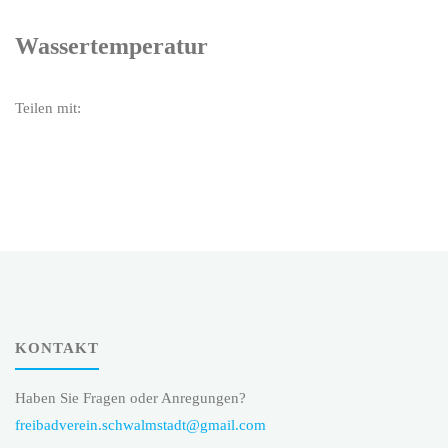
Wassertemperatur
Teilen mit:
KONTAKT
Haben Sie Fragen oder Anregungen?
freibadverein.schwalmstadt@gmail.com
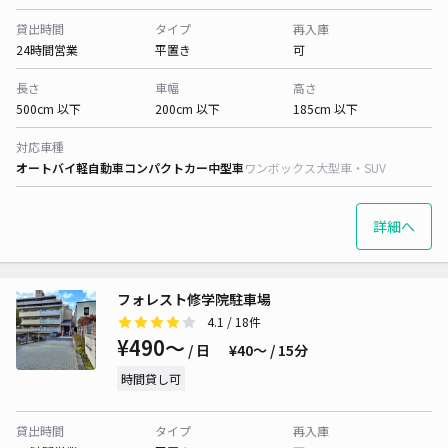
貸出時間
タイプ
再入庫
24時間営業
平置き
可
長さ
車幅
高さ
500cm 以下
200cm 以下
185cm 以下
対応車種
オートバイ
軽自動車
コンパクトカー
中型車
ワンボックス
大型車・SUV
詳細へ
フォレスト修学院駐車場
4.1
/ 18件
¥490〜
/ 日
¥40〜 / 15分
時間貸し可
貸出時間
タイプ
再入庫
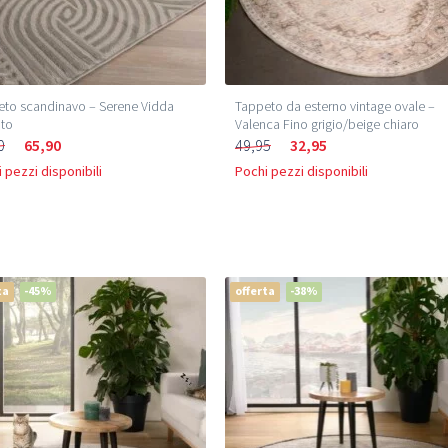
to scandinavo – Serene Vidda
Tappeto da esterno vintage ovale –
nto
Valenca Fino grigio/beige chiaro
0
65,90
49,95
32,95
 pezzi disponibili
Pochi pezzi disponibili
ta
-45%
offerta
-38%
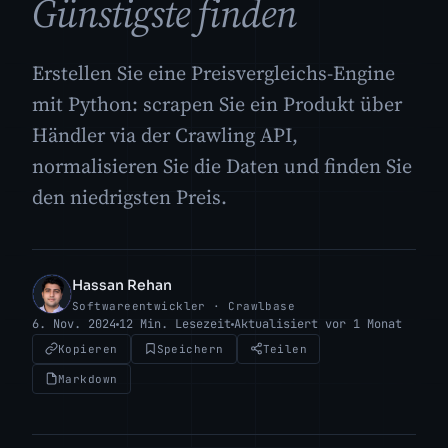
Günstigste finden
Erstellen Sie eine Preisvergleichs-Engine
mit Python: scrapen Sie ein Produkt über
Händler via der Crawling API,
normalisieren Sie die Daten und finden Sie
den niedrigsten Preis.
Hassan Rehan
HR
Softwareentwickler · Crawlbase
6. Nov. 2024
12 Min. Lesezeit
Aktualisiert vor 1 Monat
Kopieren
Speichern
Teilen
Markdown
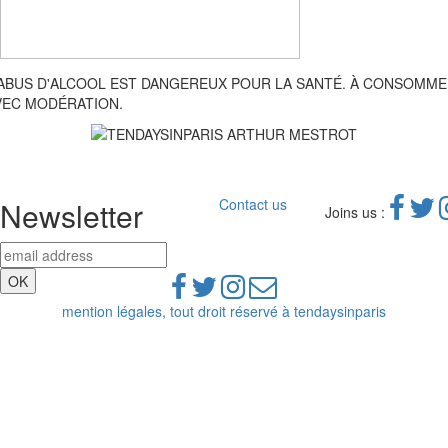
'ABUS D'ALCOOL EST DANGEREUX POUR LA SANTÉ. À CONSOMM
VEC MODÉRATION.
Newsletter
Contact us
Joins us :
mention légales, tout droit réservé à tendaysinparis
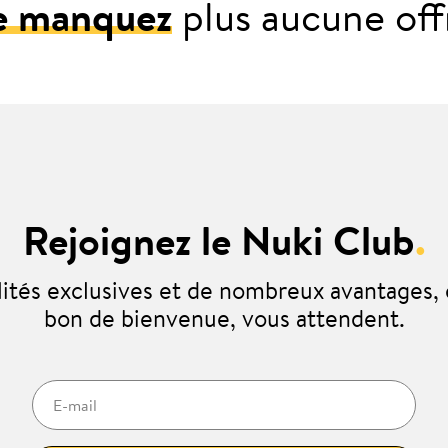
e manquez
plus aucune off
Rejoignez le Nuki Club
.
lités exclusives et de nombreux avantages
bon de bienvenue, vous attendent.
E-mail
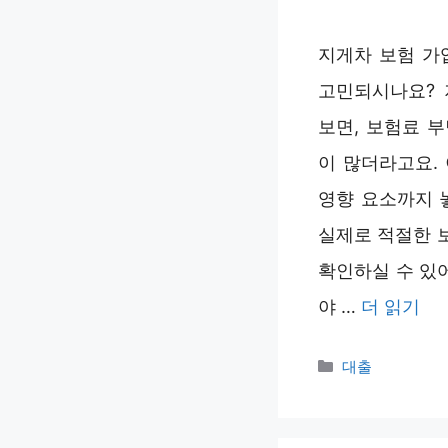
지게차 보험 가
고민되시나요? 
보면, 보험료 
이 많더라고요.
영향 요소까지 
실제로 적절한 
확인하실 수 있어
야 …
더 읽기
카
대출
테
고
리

********

> What is required
List every line in the items above that contains the string "pezzi", counting only matches with the same case.

> Written reply
 pezzi disponibili
Pochi pezzi disponibili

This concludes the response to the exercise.